We’re staying with family and friends that none of us have had proper time to connect with in years—and maybe wouldn’t have for much longer if it weren’t for what we’re doing out here. After drinking coffee this morning on a porch overlooking a golf course in the brilliant Carolina sun, Khris’s grandma explained her new regiment of medications to him as he listened sympathetically at the kitchen table while Suave raked the yard outside with Khris’s uncle and cousin, and his aunt talked to me about their hibernating 65-pound African tortoise named Speedie who grazes in the lawn during the warmer months. His sixteen-year-old cousin, a budding novelist nicknamed V, navigated us back to their house and stole my heart as she explained in great detail the plot of the novel she’s working on (with accompanying screenplay and a full album of songs) about a touring band much like ours, covering her face when she said she loved her main character so much—a talented singer/songwriter with a tragic upbringing named Reilly. She stole it again when we overheard her telling her mom this morning that the day she spent with us (having dinner at her house, watching us play a show in her town, riding shotgun int the van, and letting us take her out for late night cheeseburgers) was pretty much one of the best days of her life.
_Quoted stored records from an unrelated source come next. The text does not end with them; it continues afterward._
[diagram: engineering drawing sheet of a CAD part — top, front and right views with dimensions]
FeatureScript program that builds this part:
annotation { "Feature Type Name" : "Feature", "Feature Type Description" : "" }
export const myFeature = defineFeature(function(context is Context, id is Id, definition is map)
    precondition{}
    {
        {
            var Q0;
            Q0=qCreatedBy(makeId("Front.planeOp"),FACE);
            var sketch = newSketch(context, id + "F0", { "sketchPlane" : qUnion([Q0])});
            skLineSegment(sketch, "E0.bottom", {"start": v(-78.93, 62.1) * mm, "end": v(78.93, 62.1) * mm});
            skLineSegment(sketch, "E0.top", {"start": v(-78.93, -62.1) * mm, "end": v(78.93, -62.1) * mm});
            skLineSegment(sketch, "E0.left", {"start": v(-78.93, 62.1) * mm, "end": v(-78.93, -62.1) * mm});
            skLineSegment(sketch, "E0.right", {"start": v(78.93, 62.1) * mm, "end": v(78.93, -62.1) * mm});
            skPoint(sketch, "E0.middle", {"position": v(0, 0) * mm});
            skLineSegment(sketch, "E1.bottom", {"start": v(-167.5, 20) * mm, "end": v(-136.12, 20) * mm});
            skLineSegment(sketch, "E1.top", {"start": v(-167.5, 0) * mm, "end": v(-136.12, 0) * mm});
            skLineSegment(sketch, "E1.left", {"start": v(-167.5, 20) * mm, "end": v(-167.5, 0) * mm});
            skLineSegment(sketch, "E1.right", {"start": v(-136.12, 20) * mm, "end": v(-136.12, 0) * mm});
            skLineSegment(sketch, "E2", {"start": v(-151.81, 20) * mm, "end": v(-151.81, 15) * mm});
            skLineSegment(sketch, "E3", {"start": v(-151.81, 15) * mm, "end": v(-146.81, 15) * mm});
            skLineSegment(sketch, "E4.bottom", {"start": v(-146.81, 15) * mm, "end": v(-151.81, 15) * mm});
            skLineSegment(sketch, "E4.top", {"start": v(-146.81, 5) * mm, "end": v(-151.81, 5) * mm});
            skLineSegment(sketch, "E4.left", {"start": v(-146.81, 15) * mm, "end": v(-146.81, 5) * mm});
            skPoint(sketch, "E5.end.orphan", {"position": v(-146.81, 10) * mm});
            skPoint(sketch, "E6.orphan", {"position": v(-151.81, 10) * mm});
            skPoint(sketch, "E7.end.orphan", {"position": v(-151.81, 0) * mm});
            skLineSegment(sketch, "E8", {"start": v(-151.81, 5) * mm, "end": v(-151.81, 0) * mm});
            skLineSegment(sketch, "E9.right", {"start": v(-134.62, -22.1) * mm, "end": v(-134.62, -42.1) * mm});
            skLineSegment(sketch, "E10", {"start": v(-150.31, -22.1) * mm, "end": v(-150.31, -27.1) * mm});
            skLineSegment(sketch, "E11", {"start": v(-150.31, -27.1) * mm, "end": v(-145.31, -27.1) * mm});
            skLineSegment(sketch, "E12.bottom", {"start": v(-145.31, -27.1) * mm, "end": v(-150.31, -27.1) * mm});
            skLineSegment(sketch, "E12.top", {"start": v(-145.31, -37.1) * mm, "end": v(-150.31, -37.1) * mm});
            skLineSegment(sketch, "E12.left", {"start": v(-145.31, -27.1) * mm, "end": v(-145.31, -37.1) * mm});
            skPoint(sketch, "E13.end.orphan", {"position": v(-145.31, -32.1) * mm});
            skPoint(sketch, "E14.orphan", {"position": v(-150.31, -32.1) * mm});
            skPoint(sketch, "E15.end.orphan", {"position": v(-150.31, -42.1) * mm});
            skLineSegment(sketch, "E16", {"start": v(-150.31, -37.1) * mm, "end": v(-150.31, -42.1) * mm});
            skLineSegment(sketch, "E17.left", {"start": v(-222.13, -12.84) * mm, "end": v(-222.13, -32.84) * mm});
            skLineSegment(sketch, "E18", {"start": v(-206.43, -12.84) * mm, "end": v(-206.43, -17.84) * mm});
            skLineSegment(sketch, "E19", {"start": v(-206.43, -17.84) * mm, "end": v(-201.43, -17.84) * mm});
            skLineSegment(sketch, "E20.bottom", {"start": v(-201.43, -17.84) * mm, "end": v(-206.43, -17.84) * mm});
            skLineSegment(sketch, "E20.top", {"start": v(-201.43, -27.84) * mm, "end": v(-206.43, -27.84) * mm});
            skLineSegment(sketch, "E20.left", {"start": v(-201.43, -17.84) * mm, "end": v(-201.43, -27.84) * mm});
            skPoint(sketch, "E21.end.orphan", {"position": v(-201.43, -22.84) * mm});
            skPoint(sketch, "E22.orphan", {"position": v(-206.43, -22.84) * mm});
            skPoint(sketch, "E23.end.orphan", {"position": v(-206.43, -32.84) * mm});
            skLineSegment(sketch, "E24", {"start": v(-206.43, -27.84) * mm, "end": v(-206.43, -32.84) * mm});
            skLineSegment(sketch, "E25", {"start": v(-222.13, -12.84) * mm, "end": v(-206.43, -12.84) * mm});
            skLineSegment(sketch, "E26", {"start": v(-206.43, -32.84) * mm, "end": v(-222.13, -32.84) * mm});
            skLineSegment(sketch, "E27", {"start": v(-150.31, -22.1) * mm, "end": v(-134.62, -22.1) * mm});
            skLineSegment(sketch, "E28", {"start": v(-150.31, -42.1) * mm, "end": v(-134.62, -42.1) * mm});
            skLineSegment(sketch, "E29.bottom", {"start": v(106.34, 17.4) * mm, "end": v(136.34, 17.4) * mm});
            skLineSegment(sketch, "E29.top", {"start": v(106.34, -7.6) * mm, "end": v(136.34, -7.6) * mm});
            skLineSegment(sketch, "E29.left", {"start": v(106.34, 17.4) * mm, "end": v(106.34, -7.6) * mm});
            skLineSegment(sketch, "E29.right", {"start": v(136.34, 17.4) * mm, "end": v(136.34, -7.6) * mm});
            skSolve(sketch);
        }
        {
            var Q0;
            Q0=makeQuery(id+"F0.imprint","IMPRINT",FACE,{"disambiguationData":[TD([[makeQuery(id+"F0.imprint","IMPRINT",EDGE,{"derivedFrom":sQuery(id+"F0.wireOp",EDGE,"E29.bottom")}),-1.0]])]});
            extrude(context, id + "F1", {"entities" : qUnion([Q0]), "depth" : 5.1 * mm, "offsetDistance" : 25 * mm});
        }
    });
On that ride to their house last night from a show for tips we scored last minute in a town I’d never been to fourteen hours’ drive from the comforts and distractions of home, my eyes caught the tail end of a giant shooting star out the van window, and I shrieked right out, which made us all share the-best-shooting-star-I-ever-saw stories. I made a blanket wish on this one—with lots of spokes, specifics, sequined patches, and wild addenda!—but really, just the one big wish at the center, the one I always make. And already, it’s coming true.